In doing so, they could drive leadership and promote best practice. At worst, though, they could endorse companies that do little more than keep up with regulation, failing to sift those showing the way from those with time to shout about it…
Prizes and profile-raising aside, award schemes can shape the way businesses think afresh about what they do and why. The application process itself can be a tool to prompt candidates to take a step back, reconsider their targets, benchmark their progress, and explore best practice in their field. It can also prompt innovation in communicating sustainability: in some cases, this isn’t a form-filling exercise, but a creative, multimedia one. The merit of the award itself depends on the rigour of the application process, as much as on the judges’ discernment.
Take the Queen’s Awards for Sustainable Development, says Jonathon Porritt, Founder Director of Forum for the Future, singling out a UK scheme which aims to recognise companies that have integrated environmental, social, economic and management aspects of sustainable development into their business. “I take these Awards very seriously. It’s a really intense process that everybody has to go through, and nobody gets it unless they really are deserving in all sorts of different ways.”
Longevity sets the Sustainable Development category of the Queen’s Awards for Enterprise apart from many others in the space. Not only has it been running for 20 years, but it seeks to recognise efforts sustained over a number of years. This means that the rapid, dramatic cuts in carbon footprints that can result from low-hanging fruit aren’t good enough per se. Businesses can apply for an award either based on “an outstanding advance in sustainable development, sustained over not less than two years”, or “continuous achievement in sustainable development, sustained over not less than five years”. A company could not evidence such a claim lightly.
The scheme has public prestige, partly through association with the Queen herself as its ultimate judge, with a reception at Buckingham Palace for winners, and also thanks to a rigorous assessment process. A shortlist made by a panel of experts is presented to the Prime Minister’s Advisory Committee, which makes further recommendations to the Queen. The Department for Environment, Food and Rural Affairs advises the Prime Minister for the Sustainable Development award, bringing its own agenda: to reward enterprises which grow the rural economy; proactively safeguard animal and plant health; and reduce waste and inefficiency. The Queen’s Awards also performs checks to ensure proper reporting, hires expertise to verify commercial data, and screens the shortlist for due diligence.
Of course, the reputational risks and benefits of an award scheme cut both ways.

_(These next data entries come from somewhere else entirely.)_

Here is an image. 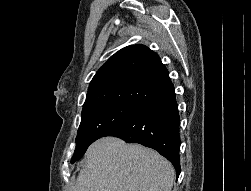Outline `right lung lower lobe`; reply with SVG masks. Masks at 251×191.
Returning a JSON list of instances; mask_svg holds the SVG:
<instances>
[{"mask_svg":"<svg viewBox=\"0 0 251 191\" xmlns=\"http://www.w3.org/2000/svg\"><path fill=\"white\" fill-rule=\"evenodd\" d=\"M179 125L178 104L172 87L105 136L118 137L127 143H140L155 149L173 164L178 178L181 172Z\"/></svg>","mask_w":251,"mask_h":191,"instance_id":"right-lung-lower-lobe-1","label":"right lung lower lobe"}]
</instances>
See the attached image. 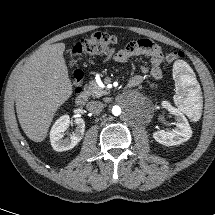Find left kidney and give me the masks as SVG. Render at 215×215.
<instances>
[{"label":"left kidney","mask_w":215,"mask_h":215,"mask_svg":"<svg viewBox=\"0 0 215 215\" xmlns=\"http://www.w3.org/2000/svg\"><path fill=\"white\" fill-rule=\"evenodd\" d=\"M186 67L189 69L187 65ZM162 105L170 114L174 115L176 128L170 132L165 130L154 132L153 138L155 139V141L165 146H172L180 145L183 142L189 140L192 136V130L183 113L175 107H172L167 101L162 102Z\"/></svg>","instance_id":"5707ae66"}]
</instances>
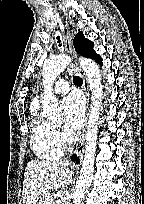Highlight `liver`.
Wrapping results in <instances>:
<instances>
[{
	"mask_svg": "<svg viewBox=\"0 0 144 204\" xmlns=\"http://www.w3.org/2000/svg\"><path fill=\"white\" fill-rule=\"evenodd\" d=\"M72 179L68 162L31 160L23 180V203L37 204L40 196L50 189L67 187Z\"/></svg>",
	"mask_w": 144,
	"mask_h": 204,
	"instance_id": "6515ba94",
	"label": "liver"
}]
</instances>
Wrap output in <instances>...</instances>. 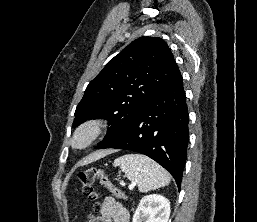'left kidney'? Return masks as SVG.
<instances>
[{
	"mask_svg": "<svg viewBox=\"0 0 257 222\" xmlns=\"http://www.w3.org/2000/svg\"><path fill=\"white\" fill-rule=\"evenodd\" d=\"M170 202L159 194L144 196L134 215L133 222H168Z\"/></svg>",
	"mask_w": 257,
	"mask_h": 222,
	"instance_id": "obj_1",
	"label": "left kidney"
}]
</instances>
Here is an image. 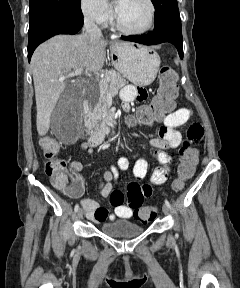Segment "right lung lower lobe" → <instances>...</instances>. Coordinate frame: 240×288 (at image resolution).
Here are the masks:
<instances>
[{
  "label": "right lung lower lobe",
  "mask_w": 240,
  "mask_h": 288,
  "mask_svg": "<svg viewBox=\"0 0 240 288\" xmlns=\"http://www.w3.org/2000/svg\"><path fill=\"white\" fill-rule=\"evenodd\" d=\"M82 25L83 18L73 19L68 17H54L39 24L33 32L28 33L29 61L40 43L57 34H75L81 29Z\"/></svg>",
  "instance_id": "98d812e1"
}]
</instances>
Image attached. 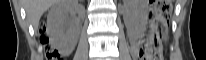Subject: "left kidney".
I'll list each match as a JSON object with an SVG mask.
<instances>
[{"instance_id": "5707ae66", "label": "left kidney", "mask_w": 206, "mask_h": 60, "mask_svg": "<svg viewBox=\"0 0 206 60\" xmlns=\"http://www.w3.org/2000/svg\"><path fill=\"white\" fill-rule=\"evenodd\" d=\"M147 0H130L127 3L125 21L133 40L141 38L147 23Z\"/></svg>"}]
</instances>
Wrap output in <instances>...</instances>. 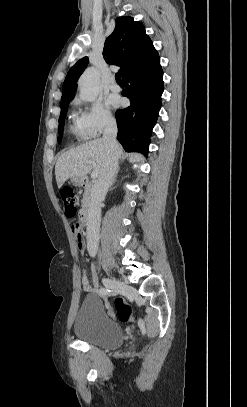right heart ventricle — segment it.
Instances as JSON below:
<instances>
[{"instance_id":"right-heart-ventricle-1","label":"right heart ventricle","mask_w":247,"mask_h":407,"mask_svg":"<svg viewBox=\"0 0 247 407\" xmlns=\"http://www.w3.org/2000/svg\"><path fill=\"white\" fill-rule=\"evenodd\" d=\"M71 131L73 132V133H75L77 136H79V137H83V135H82V133H81V130H80V128L78 127V125L75 123L74 125H72L71 126Z\"/></svg>"}]
</instances>
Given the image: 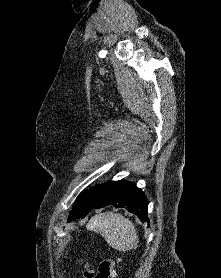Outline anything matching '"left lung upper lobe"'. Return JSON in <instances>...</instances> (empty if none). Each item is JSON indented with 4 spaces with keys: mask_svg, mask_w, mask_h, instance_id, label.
<instances>
[{
    "mask_svg": "<svg viewBox=\"0 0 221 278\" xmlns=\"http://www.w3.org/2000/svg\"><path fill=\"white\" fill-rule=\"evenodd\" d=\"M82 193H83V192H82ZM82 193H81V194H82ZM81 194L79 195V197L81 196ZM79 197H78V199H79ZM78 199H77V201H78ZM77 201H76V202H77Z\"/></svg>",
    "mask_w": 221,
    "mask_h": 278,
    "instance_id": "left-lung-upper-lobe-1",
    "label": "left lung upper lobe"
}]
</instances>
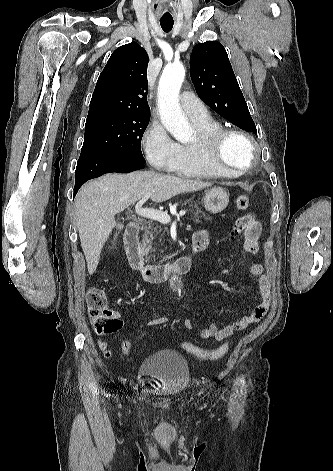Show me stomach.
<instances>
[{
	"label": "stomach",
	"instance_id": "0dacf381",
	"mask_svg": "<svg viewBox=\"0 0 333 471\" xmlns=\"http://www.w3.org/2000/svg\"><path fill=\"white\" fill-rule=\"evenodd\" d=\"M229 203V194L221 187H214L207 191L203 204L204 208L212 214L222 212Z\"/></svg>",
	"mask_w": 333,
	"mask_h": 471
}]
</instances>
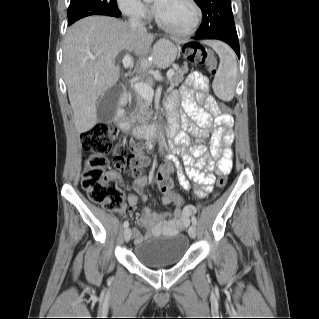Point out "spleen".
Here are the masks:
<instances>
[{
    "label": "spleen",
    "mask_w": 319,
    "mask_h": 319,
    "mask_svg": "<svg viewBox=\"0 0 319 319\" xmlns=\"http://www.w3.org/2000/svg\"><path fill=\"white\" fill-rule=\"evenodd\" d=\"M218 54L220 63L212 83L215 95L223 101H231L237 84V62L232 49L220 41H208Z\"/></svg>",
    "instance_id": "3e777b00"
}]
</instances>
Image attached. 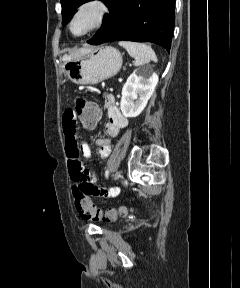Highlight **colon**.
Segmentation results:
<instances>
[{"instance_id": "obj_1", "label": "colon", "mask_w": 240, "mask_h": 288, "mask_svg": "<svg viewBox=\"0 0 240 288\" xmlns=\"http://www.w3.org/2000/svg\"><path fill=\"white\" fill-rule=\"evenodd\" d=\"M75 113L86 128L96 126L101 117L100 106L97 102L85 98H78L75 102ZM73 196L78 213L88 220L115 221L119 216H127L129 209L125 206L103 211L90 199L88 194L74 187Z\"/></svg>"}]
</instances>
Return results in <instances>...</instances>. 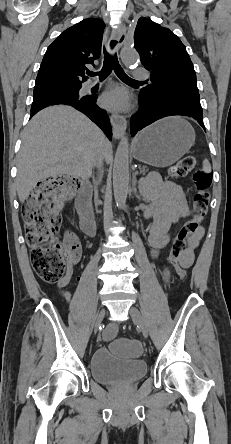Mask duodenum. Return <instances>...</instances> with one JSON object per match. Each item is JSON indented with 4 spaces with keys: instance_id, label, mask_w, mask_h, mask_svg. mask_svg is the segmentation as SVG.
<instances>
[{
    "instance_id": "duodenum-1",
    "label": "duodenum",
    "mask_w": 231,
    "mask_h": 444,
    "mask_svg": "<svg viewBox=\"0 0 231 444\" xmlns=\"http://www.w3.org/2000/svg\"><path fill=\"white\" fill-rule=\"evenodd\" d=\"M92 185L84 180L80 186L76 206L80 217V227L87 236L95 235V219L91 212Z\"/></svg>"
}]
</instances>
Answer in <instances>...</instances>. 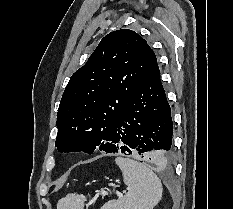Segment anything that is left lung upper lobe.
Segmentation results:
<instances>
[{"instance_id":"left-lung-upper-lobe-1","label":"left lung upper lobe","mask_w":233,"mask_h":209,"mask_svg":"<svg viewBox=\"0 0 233 209\" xmlns=\"http://www.w3.org/2000/svg\"><path fill=\"white\" fill-rule=\"evenodd\" d=\"M155 58L147 42L132 30L106 35L63 93L57 113L58 151L101 150L112 123Z\"/></svg>"}]
</instances>
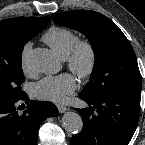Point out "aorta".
<instances>
[{"label":"aorta","mask_w":145,"mask_h":145,"mask_svg":"<svg viewBox=\"0 0 145 145\" xmlns=\"http://www.w3.org/2000/svg\"><path fill=\"white\" fill-rule=\"evenodd\" d=\"M28 61L36 70L44 73L54 71L57 64L52 53L43 48L34 49L30 53ZM63 126L68 133L78 134L83 128V120L76 112H66L63 116Z\"/></svg>","instance_id":"1"}]
</instances>
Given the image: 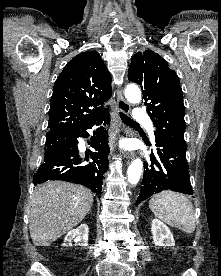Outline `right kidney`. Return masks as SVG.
Masks as SVG:
<instances>
[{"instance_id":"right-kidney-1","label":"right kidney","mask_w":221,"mask_h":276,"mask_svg":"<svg viewBox=\"0 0 221 276\" xmlns=\"http://www.w3.org/2000/svg\"><path fill=\"white\" fill-rule=\"evenodd\" d=\"M88 233L89 228L87 224H81L76 229L71 230L65 236L64 245L71 246V242L75 241L78 242L80 246H87L88 245Z\"/></svg>"}]
</instances>
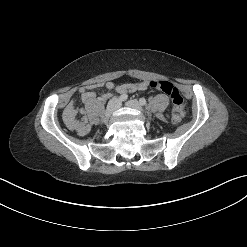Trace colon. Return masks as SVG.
Masks as SVG:
<instances>
[{"label": "colon", "mask_w": 247, "mask_h": 247, "mask_svg": "<svg viewBox=\"0 0 247 247\" xmlns=\"http://www.w3.org/2000/svg\"><path fill=\"white\" fill-rule=\"evenodd\" d=\"M149 86L153 89L159 90L167 94L174 105V113L172 116V123L174 125L179 124L181 120V114L183 109L184 100L178 89L169 81H151Z\"/></svg>", "instance_id": "obj_1"}]
</instances>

Checks safeguard the prestige of the award, and its own brand also stands to gain through association with well-reputed winners. Among them, in 2013, is Pureprint, which was the first CarbonNeutral printer in the world and was the first ISO 14001 and EMAS accredited printer in the UK. Pureprint also won a Queen’s Award in 2008, and a second award shows that it didn’t then rest on its laurels. The Queen’s Award may be able to claim some credit for its subsequent achievements: a survey of applicants revealed that 61% felt that applying for a Queen’s Award was a useful process to benchmark the progress of their business.
One missed opportunity is that the scheme has yet to mainstream sustainability throughout all three categories. The other two – International Trade, which rewards “substantial growth in overseas earnings and in commercial success”, and Innovation, which recognises “substantial improvement in business performance and commercial success through innovative products and services” – fail to make the point that longterm growth and success depend on a sustainable approach. Does the Queen’s Awards assess its own practices and purpose with the same rigour it requires of winners? – John Eischeid
Pureprint Group is a Forum for the Future partner.